# Your objective
Update the listing below by changing every "Licenciatura" to "Bacharelado" and leaving all other text unchanged. Omit the pictures from your answer.

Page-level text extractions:
··········

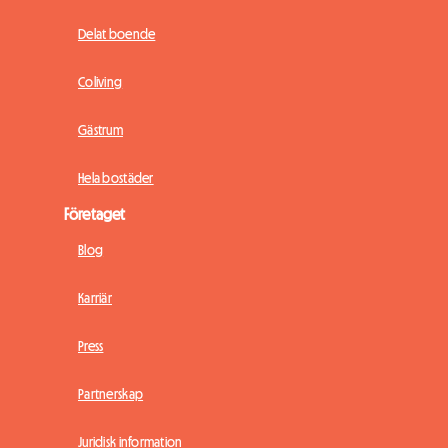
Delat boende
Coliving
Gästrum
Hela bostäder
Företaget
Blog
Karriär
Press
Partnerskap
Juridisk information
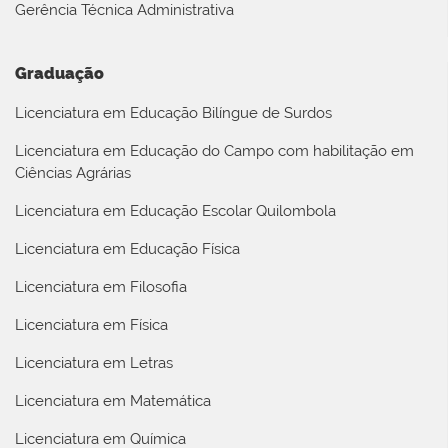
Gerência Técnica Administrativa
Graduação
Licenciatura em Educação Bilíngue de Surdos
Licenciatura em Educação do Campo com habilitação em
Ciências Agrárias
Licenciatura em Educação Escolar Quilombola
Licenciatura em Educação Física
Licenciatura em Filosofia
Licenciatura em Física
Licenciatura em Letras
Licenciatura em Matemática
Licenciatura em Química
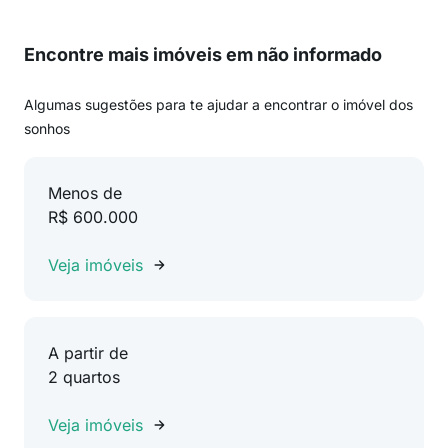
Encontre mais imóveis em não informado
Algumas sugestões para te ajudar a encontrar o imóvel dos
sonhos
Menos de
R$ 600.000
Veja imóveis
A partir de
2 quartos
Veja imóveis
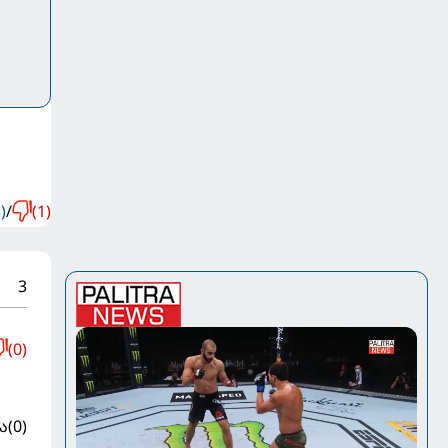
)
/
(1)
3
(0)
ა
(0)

··········

# Response below
Delat boende
Coliving
Gästrum
Hela bostäder
Företaget
Blog
Karriär
Press
Partnerskap
Juridisk information
Gerência Técnica Administrativa
Graduação
Bacharelado em Educação Bilíngue de Surdos
Bacharelado em Educação do Campo com habilitação em
Ciências Agrárias
Bacharelado em Educação Escolar Quilombola
Bacharelado em Educação Física
Bacharelado em Filosofia
Bacharelado em Física
Bacharelado em Letras
Bacharelado em Matemática
Bacharelado em Química
Encontre mais imóveis em não informado
Algumas sugestões para te ajudar a encontrar o imóvel dos
sonhos
Menos de
R$ 600.000
Veja imóveis
A partir de
2 quartos
Veja imóveis
)
/
(1)
3
(0)
ა
(0)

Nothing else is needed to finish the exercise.